**EXTRAIT DU TEXTE:**
□ □ □ □

Le président américain Donald Trump avait paru donner son feu vert à l'offensive turque avant, face au tollé dans les pays occidentaux et au sein de son camp, d'exhorter Ankara à y mettre fin et d'autoriser des sanctions contre la Turquie.M. Pence a annoncé que ces sanctions seraient levées dès que la Turquie aura mis fin à son offensive. M. Trump a évoqué un "grand jour" pour la Turquie et pour les Kurdes. "Nous avons un cessez-le-feu de cinq jours", a-t-il déclaré au Texas. "Les Kurdes sont incroyablement heureux de cette solution", a-t-il ajouté, se disant particulièrement satisfait que les négociations aient abouti "aussi vite".

□ □ □ □

**CONSIGNES ÉCRITES:**
[1] Résumez plus brièvement le paragraphe de l'extrait sur l'offensive turque qui commence par « Le président américain Donald Trump », en conservant ses faits principaux.
[2] Répondez, s'il vous plaît, à ces questions sur l'extrait sur l'offensive turque :
(a) Quand les sanctions contre la Turquie seront-elles levées, selon M. Pence ?
(b) Quelle est la durée du cessez-le-feu annoncé ?
(c) Dans quel État M. Trump a-t-il fait sa déclaration ?
[3] Relevez tous les propos de M. Trump cités entre guillemets dans l'extrait sur l'offensive turque.

**DONNÉES FOURNIES:**
□ □ □ □

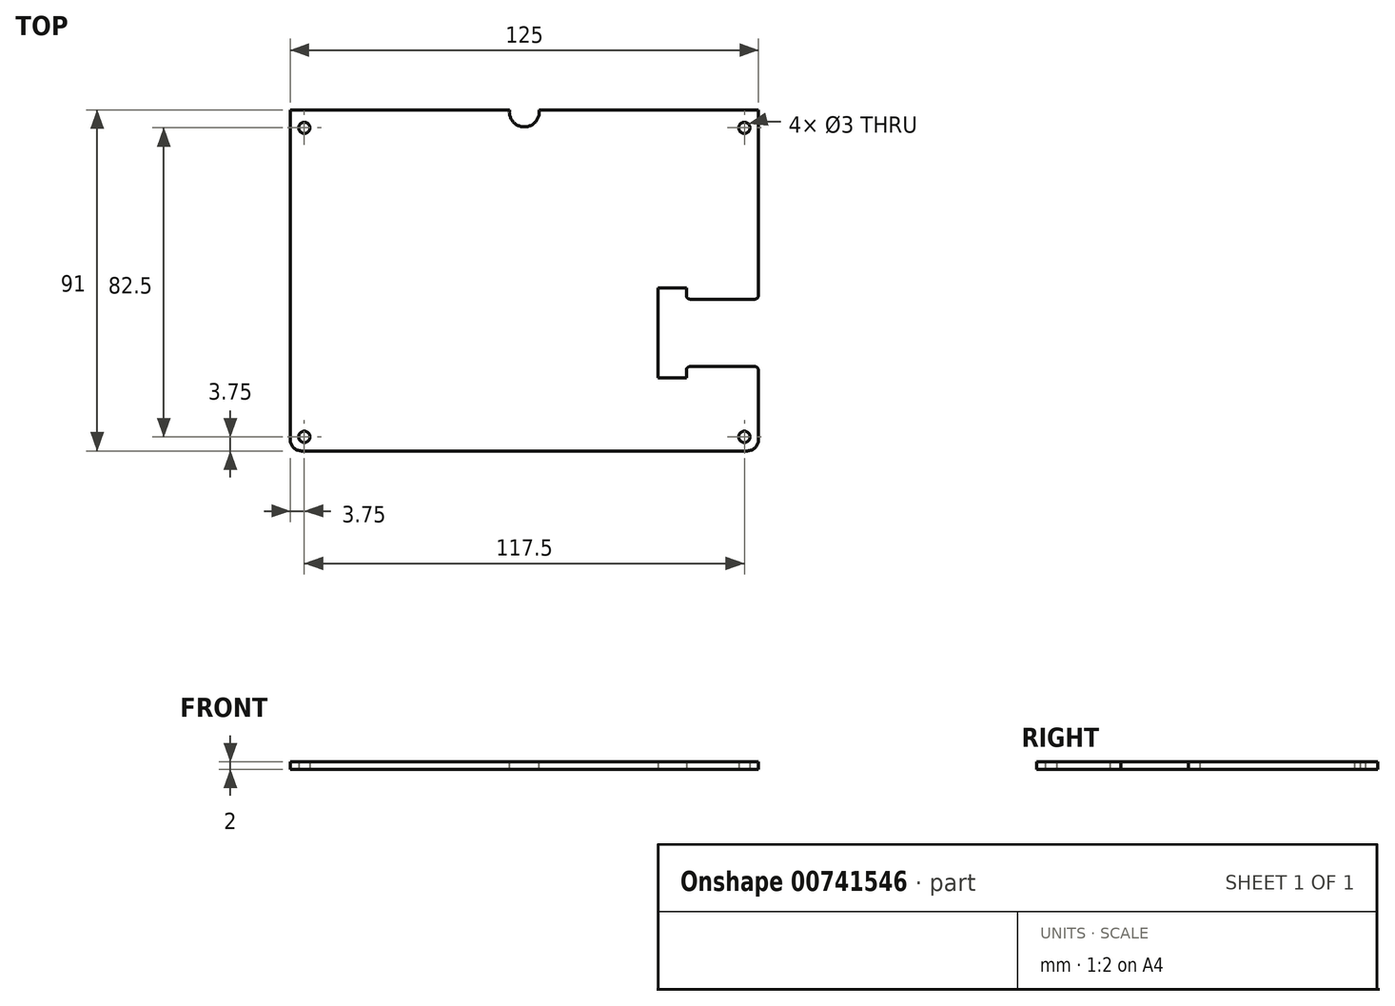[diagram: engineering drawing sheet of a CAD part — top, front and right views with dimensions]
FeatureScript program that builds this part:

□ □ □ □

**RÉSULTATS:**
[1] Après avoir semblé approuver l'offensive turque, Donald Trump a, face au tollé en Occident et dans son camp, exhorté Ankara à y mettre fin et autorisé des sanctions contre la Turquie. M. Pence a annoncé leur levée dès la fin de l'offensive. Au Texas, M. Trump a salué un « grand jour » pour la Turquie et les Kurdes et annoncé un cessez-le-feu de cinq jours. Il a affirmé que les Kurdes étaient « incroyablement heureux » de cette solution et s'est félicité que les négociations aient abouti si vite.

[2]
(a) Dès que la Turquie aura mis fin à son offensive.
(b) Cinq jours.
(c) Au Texas.

[3]
- « grand jour »
- « Nous avons un cessez-le-feu de cinq jours »
- « Les Kurdes sont incroyablement heureux de cette solution »
- « aussi vite »